Storing Fruit


Fruits may be kept for long periods of time using a variety of techniques; the best method to use often depends on the fruit itself. Soft fruits tend to freeze very successfully, whilst many tree fruits may be kept for months in a cool, dark and slightly damp spot. Many fruits may also be made into preserves, or bottled in sugar syrup with perhaps some alcohol. Fruits with a high sugar and acid content, such as apricots and figs may be oven-dried at 120-140°F (49-60°C) for approximately 12-14 hours.

Cool Storage

Tree fruits, such as apples and pears may be kept in cool, well ventilated storage for several weeks, or even several months. Cool temperatures slow down fruit respiration, which in turn slows down decay, whilst adequate ventilation keeps ethylene (the chemical responsible for ripening) from building up. Other tree fruits may be stored in the same way, but do not tend to last quite as long; 2-4 weeks at best.

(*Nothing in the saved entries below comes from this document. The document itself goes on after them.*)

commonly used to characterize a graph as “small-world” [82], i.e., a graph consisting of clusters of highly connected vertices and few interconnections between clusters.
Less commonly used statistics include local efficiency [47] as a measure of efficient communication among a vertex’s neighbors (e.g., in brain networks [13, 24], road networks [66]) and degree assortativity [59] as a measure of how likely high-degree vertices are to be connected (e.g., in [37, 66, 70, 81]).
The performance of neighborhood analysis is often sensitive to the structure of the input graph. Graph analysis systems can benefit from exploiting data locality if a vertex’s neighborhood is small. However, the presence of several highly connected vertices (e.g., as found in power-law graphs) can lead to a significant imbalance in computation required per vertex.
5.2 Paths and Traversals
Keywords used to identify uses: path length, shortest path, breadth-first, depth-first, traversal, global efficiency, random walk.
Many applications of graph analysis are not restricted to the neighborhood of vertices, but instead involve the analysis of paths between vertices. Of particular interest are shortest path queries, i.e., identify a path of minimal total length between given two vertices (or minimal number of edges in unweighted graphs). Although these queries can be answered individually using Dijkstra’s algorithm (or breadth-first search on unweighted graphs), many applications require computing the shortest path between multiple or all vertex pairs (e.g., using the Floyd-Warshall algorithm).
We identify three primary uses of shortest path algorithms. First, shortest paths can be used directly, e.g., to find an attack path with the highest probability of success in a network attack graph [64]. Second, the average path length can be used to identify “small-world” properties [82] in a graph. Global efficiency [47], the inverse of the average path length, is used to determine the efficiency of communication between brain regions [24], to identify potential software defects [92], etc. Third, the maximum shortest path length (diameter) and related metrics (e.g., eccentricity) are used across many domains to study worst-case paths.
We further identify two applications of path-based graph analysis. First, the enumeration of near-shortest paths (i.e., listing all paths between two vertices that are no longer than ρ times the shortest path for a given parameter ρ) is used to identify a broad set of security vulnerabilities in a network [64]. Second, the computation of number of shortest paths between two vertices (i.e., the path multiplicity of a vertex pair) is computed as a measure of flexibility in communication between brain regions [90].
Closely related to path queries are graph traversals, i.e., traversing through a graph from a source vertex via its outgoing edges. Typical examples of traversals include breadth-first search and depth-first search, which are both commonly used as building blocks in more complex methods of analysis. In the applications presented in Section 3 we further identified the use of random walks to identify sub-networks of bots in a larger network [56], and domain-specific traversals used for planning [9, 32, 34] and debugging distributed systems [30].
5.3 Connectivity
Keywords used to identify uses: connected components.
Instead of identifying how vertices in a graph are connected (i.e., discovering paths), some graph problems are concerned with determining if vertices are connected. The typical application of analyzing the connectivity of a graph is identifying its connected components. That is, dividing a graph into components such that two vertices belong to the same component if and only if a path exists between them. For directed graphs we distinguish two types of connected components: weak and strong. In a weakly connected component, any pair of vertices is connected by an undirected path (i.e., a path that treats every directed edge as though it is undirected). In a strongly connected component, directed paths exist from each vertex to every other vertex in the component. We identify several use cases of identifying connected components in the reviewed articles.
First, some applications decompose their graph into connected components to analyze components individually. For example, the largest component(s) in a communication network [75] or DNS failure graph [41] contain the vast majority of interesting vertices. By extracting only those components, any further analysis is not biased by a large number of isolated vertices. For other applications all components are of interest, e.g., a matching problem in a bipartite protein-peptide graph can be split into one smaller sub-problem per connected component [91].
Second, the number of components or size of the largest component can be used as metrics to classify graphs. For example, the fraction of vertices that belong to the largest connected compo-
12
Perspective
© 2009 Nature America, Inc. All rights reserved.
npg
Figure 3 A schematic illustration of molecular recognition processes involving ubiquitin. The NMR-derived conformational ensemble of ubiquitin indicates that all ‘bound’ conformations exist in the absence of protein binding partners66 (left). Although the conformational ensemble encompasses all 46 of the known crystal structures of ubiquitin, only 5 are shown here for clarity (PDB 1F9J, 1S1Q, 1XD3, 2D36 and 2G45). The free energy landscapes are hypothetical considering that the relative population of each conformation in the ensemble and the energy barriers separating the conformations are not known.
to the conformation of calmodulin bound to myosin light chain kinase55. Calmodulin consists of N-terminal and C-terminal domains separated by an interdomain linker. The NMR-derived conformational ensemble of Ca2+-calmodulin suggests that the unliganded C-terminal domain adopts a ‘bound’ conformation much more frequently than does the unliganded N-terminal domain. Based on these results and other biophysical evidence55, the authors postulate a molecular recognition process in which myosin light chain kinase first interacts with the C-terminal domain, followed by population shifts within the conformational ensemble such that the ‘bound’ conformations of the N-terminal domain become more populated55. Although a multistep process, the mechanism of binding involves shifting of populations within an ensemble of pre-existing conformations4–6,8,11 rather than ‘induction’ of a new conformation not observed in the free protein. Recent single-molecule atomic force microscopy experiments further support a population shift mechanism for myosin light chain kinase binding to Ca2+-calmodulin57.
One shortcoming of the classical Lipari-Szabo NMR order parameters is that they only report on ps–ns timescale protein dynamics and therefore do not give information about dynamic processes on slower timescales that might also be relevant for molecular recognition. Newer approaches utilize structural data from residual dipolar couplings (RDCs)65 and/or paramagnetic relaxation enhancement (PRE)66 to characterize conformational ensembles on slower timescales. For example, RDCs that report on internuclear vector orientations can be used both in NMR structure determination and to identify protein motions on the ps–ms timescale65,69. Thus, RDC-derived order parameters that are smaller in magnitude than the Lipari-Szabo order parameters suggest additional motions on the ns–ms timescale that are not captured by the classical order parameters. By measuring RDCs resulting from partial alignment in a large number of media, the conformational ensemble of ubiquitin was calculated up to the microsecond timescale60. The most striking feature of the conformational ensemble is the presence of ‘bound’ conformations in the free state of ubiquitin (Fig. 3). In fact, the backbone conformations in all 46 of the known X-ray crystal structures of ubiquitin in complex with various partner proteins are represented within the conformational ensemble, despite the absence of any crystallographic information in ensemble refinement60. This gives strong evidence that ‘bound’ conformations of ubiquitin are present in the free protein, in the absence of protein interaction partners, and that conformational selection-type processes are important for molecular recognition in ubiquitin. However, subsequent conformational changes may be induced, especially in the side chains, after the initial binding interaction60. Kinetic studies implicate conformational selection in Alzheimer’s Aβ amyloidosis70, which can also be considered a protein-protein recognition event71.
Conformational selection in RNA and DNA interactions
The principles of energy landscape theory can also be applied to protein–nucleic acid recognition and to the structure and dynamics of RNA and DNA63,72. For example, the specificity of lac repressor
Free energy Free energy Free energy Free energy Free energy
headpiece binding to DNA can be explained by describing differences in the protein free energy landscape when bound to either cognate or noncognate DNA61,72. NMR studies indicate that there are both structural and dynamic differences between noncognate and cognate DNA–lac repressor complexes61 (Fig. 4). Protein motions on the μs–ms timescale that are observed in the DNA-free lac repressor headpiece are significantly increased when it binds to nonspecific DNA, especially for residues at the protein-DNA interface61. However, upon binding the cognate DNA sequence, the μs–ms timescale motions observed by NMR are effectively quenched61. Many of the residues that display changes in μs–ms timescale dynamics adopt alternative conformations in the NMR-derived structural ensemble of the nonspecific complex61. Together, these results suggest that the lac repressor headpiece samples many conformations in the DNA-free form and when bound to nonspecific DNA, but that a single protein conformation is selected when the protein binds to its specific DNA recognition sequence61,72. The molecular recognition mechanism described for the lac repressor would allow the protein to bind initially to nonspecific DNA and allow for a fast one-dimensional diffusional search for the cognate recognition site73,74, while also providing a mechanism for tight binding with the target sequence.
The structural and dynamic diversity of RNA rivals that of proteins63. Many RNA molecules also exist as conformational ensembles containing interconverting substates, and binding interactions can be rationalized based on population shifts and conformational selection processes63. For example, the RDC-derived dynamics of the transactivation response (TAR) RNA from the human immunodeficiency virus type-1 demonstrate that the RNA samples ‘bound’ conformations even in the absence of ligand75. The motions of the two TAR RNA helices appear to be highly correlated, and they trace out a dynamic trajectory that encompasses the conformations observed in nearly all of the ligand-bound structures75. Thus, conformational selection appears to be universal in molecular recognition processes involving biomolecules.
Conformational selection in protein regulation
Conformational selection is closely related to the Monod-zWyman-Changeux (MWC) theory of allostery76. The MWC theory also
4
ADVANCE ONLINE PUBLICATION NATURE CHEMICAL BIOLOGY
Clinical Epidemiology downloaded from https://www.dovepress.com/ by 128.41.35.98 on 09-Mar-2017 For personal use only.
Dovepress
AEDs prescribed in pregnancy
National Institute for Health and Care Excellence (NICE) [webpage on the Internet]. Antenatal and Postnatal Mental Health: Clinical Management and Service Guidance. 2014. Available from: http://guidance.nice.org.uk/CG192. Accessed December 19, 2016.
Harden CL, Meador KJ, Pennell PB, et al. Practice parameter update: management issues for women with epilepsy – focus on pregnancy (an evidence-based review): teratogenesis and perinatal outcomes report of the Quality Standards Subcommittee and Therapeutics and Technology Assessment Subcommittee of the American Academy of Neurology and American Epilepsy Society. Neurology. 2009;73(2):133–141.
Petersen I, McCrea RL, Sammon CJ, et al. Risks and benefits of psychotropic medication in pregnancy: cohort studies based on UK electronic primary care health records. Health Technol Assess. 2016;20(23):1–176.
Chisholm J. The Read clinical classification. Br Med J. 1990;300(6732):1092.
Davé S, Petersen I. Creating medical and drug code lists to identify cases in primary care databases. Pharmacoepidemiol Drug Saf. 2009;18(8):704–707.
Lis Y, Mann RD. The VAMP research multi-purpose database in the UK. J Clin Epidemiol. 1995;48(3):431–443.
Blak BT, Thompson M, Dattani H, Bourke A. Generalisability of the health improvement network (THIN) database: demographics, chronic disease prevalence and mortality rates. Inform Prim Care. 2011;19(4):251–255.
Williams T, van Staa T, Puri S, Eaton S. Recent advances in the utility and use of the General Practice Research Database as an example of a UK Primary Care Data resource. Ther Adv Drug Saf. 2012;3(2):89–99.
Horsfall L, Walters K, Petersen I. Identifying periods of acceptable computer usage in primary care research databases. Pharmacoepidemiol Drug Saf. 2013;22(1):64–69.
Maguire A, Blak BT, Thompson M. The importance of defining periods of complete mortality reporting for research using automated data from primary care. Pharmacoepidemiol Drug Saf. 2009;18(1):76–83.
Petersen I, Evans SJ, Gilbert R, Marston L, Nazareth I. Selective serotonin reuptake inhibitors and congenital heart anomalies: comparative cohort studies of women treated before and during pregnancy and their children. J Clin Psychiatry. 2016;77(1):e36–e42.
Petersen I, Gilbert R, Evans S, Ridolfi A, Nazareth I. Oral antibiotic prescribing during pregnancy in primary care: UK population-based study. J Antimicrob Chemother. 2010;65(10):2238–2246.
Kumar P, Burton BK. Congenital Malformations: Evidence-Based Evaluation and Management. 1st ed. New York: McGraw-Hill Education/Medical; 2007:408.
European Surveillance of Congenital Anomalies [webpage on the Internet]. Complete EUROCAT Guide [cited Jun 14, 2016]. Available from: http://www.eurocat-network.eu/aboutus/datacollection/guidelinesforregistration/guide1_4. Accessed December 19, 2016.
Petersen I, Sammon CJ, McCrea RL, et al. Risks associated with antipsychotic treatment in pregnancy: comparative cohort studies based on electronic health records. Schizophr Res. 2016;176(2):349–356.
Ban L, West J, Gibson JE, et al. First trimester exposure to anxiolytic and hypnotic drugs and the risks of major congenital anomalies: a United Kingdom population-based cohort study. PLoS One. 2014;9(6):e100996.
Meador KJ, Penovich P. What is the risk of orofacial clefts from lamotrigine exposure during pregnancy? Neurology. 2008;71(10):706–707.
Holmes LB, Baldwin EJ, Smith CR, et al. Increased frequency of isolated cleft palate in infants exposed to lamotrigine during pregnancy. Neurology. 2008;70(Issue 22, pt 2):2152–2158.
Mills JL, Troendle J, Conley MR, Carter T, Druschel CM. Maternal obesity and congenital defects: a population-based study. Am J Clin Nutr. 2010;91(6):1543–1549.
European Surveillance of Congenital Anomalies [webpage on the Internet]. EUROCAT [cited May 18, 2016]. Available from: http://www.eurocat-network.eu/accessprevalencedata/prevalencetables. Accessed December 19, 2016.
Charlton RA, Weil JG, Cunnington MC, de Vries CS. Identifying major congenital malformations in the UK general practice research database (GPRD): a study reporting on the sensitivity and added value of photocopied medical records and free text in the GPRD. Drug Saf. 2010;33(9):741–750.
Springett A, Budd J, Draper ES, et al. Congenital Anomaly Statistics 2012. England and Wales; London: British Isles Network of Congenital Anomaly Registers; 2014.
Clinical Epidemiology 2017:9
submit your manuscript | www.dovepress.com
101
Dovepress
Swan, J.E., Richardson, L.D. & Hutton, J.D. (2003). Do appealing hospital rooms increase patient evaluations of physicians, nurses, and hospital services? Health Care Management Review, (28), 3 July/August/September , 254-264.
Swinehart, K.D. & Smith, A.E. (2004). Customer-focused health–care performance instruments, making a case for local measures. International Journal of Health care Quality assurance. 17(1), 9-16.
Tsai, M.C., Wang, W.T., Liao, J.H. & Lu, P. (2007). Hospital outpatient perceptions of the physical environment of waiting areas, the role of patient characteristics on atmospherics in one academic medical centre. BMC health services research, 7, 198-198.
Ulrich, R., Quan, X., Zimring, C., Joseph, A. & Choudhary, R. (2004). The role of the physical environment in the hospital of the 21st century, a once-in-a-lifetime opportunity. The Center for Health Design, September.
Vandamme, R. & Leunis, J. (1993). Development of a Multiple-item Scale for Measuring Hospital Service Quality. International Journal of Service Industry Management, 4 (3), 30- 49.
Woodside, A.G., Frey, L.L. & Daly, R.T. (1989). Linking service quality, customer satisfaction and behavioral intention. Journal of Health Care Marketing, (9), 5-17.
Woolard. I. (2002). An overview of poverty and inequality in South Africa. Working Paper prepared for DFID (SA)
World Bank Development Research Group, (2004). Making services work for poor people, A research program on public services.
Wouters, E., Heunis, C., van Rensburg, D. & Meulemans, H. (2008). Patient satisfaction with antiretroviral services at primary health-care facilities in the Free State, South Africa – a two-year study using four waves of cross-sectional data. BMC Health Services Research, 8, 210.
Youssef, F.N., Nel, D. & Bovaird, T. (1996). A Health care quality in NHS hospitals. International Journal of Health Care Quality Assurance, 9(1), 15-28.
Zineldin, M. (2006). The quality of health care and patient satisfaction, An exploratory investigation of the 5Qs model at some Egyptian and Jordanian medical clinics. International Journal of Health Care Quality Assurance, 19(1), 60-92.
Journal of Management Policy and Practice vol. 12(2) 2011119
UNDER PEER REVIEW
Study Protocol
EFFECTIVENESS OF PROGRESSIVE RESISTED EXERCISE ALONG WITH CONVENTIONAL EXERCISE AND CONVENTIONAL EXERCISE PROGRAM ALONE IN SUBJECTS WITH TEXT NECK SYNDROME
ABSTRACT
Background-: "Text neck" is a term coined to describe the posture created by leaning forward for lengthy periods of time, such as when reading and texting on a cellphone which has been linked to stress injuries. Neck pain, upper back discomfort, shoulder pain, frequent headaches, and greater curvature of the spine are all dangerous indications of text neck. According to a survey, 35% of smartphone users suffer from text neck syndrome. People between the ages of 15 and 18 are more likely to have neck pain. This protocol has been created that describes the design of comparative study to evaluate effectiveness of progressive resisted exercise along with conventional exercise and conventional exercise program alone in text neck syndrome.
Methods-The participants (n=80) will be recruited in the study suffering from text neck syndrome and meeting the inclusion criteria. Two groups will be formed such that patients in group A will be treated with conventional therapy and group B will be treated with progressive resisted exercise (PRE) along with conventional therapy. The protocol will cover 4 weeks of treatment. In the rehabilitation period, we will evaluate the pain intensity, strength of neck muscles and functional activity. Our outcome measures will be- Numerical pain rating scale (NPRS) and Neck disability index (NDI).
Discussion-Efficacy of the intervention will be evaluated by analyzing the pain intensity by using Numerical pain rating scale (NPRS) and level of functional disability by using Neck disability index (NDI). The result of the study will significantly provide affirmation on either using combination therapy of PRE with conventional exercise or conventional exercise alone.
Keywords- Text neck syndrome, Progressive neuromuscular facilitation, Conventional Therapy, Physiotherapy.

Apples may be wrapped individually in greaseproof paper to prevent rot, and then stored in slatted boxes to allow a good flow-though of air. Some fruits can tend to shrivel if the air is not humid enough and are better stored in clear plastic bags pierced with several holes.


The majority of soft fruits and some tree fruits may be successfully frozen and stored for up to a year. Small fruits should be spread out on a tray so that they are not in contact with each other and then frozen for approximately 4 hours. They may then be transferred into a container and kept in the freezer until required. Larger fruits, such as apples, should be cut into slices before freezing. You should also remove cores or stones from apples, apricots, peaches and plums, and stalks from grapes, cherries, damsons and blackcurrants.


All soft fruits, such as strawberries, raspberries and gooseberries, and some tree fruits such as damsons and apricots, may be made into preserves. This may be in the form of a jam, where the whole fruit is used, or as a jelly, where the fruit is strained and only the juice used.

Most stone fruits, such as cherries, plums and peaches may be preserved in alcohol, syrup or vinegar, and stored for at least 3 months before eating.

You can also preserve lemons in salt; simply quarter them, squeeze the juice out into a clean jar and then coat the quarters thoroughly in sea-salt. The lemons can then be packed into the jar along with the juice and topped up with water so that all the pieces are covered. After storing for at least five weeks, the skin may be used finely sliced for cooking.